Roast chicken is one of my signature dishes. I routinely roast a chicken once a week and I am always looking for new flavors or new ways to roast it. This recipe came from the book Rick Stein’s Secret France, 120 delicious new recipes for real French home cooking. The interesting thing about the recipe is that the chicken is cooked at a low temperature for a long time, 300 degrees F (150 degrees C).
It’s a rainy cold day out outside and I can already smell the aroma of the house during that 2-2 1/2 hour cook time. I need that homey scent on such a dreary weekend day.
The chicken gets a classic preparation with lemon and garlic inside the cavity. Rub it with the flavored butter before popping it into the oven on the middle shelf. It’s the roasting at a low temperature that is new to me. I had a package of multi-colored carrots from Trader Joe’s to put into the bottom of the roasting pan and cook in the juices.

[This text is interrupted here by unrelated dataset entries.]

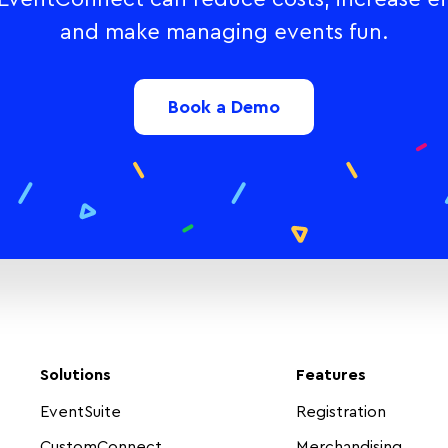
and make managing events fun.
Book a Demo
Solutions
Features
EventSuite
Registration
CustomConnect
Merchandising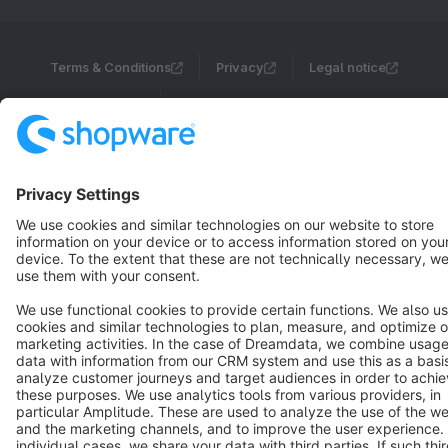
Terms & Conditions
Privacy
Legal notice
Cookie settings
Copyright © shopware AG - All rights reserved
Notice: * All prices are quoted net of the statutory value-added tax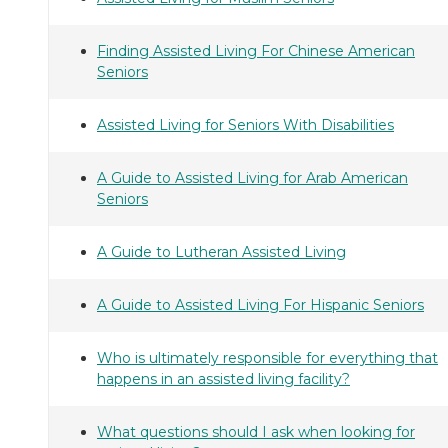
Finding Assisted Living For Chinese American
Seniors
Assisted Living for Seniors With Disabilities
A Guide to Assisted Living for Arab American
Seniors
A Guide to Lutheran Assisted Living
A Guide to Assisted Living For Hispanic Seniors
Who is ultimately responsible for everything that
happens in an assisted living facility?
What questions should I ask when looking for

- I air-chilled, organic and free-range chicken (if possible) – it does make a difference (lucky you if you can get an heirloom one) See Note #1.
- 1 lemon, halved
- 1 whole head of garlic, cut in half horizontally (it doesn’t need to be peeled)
- chunked potatoes or carrots or another root vegetable to put in the bottom of the roasting pan
Spiced rub for the chicken:
- 3 tablespoons of softened butter
- 2 teaspoons of smoked paprika
- pinch of red pepper
- 1 teaspoon of salt
- 1 teaspoon of herbs de Provence or another favorite herb (thyme is always good)
- 2 tablespoons of olive oil
- Preheat the oven to 300 degrees F or 150 degrees C
- Dry the chicken with paper towels and put the two lemon halves and half of the whole head of garlic inside.
- Mix the spices and herbs with the butter. Rub the seasoned butter all over the bird.
- Place the vegetables and the other garlic half (cut side down) in the bottom of the roasting pan. Place the chicken, breast down, on top. Drizzle with olive oil. See Note #2. Place the roasting pan on the middle shelf of the oven.
- After 1 hour turn the chicken breast side up and baste it with the pan juices.
- After another hour has passed, baste it again.
- Roast a total of 2-1/2 hours for a chicken of about 3-1/2 pounds in weight. See Note #1. My chicken was just over 4 1/2 pounds, it was done in 2-1/2 hours.
- If you would like additional browning (which I did), remove it from the oven (take out the vegetables) and raise the temperature to 450 degrees F. Put the chicken back in for 10 minutes to bronze the skin.
Note #1: If your chicken is over 3.5 pounds in weight you may need to roast it longer. If smaller it might be done sooner. Test by seeing if you can move a leg freely or check with an instant-read thermometer. The internal temperature should be 165 degrees F at the thickest part of the thigh.
Note #2: I don’t tie the chicken or truss it. The thighs take the longest time to cook, if the legs are tied together, close to the body, it increases the chance that the breast will overcook before the thighs are done.
The smells filling the house were amazing. I wish I could have bottled it up and included it in this post.
Hi Liz. This looks amazing. I will definitely try it- I have a bird from the CSA and some carrots from my winter share as well.
Smitten Kitchen also bakes a chicken on a bed of thickly sliced cabbage. That looked interesting to me as well. Sliced potatoes could also replace the carrots, cooking in the juices.
I love a good roast chicken, yours looks great. I often like to make a sourdough crumb stuffing with herbs for mine which is quite traditional, but when in a hurry, to get it in the oven your method looks great. Rick Stein’s book is on my list to buy. Slow cooking is a lovely way to roast chicken, wishing I had some for dinner tonight:)
Thank you Pauline. Stuffing is a wonderful idea. I have placed the stuffing under the skin and surrounding the breast. That gives a wonderful flavor to the meat. I probably wouldn’t cook a stuffed chicken by the slow method, too much of a chance of food poisoning if the stuffing doesn’t reach a high enough temperature.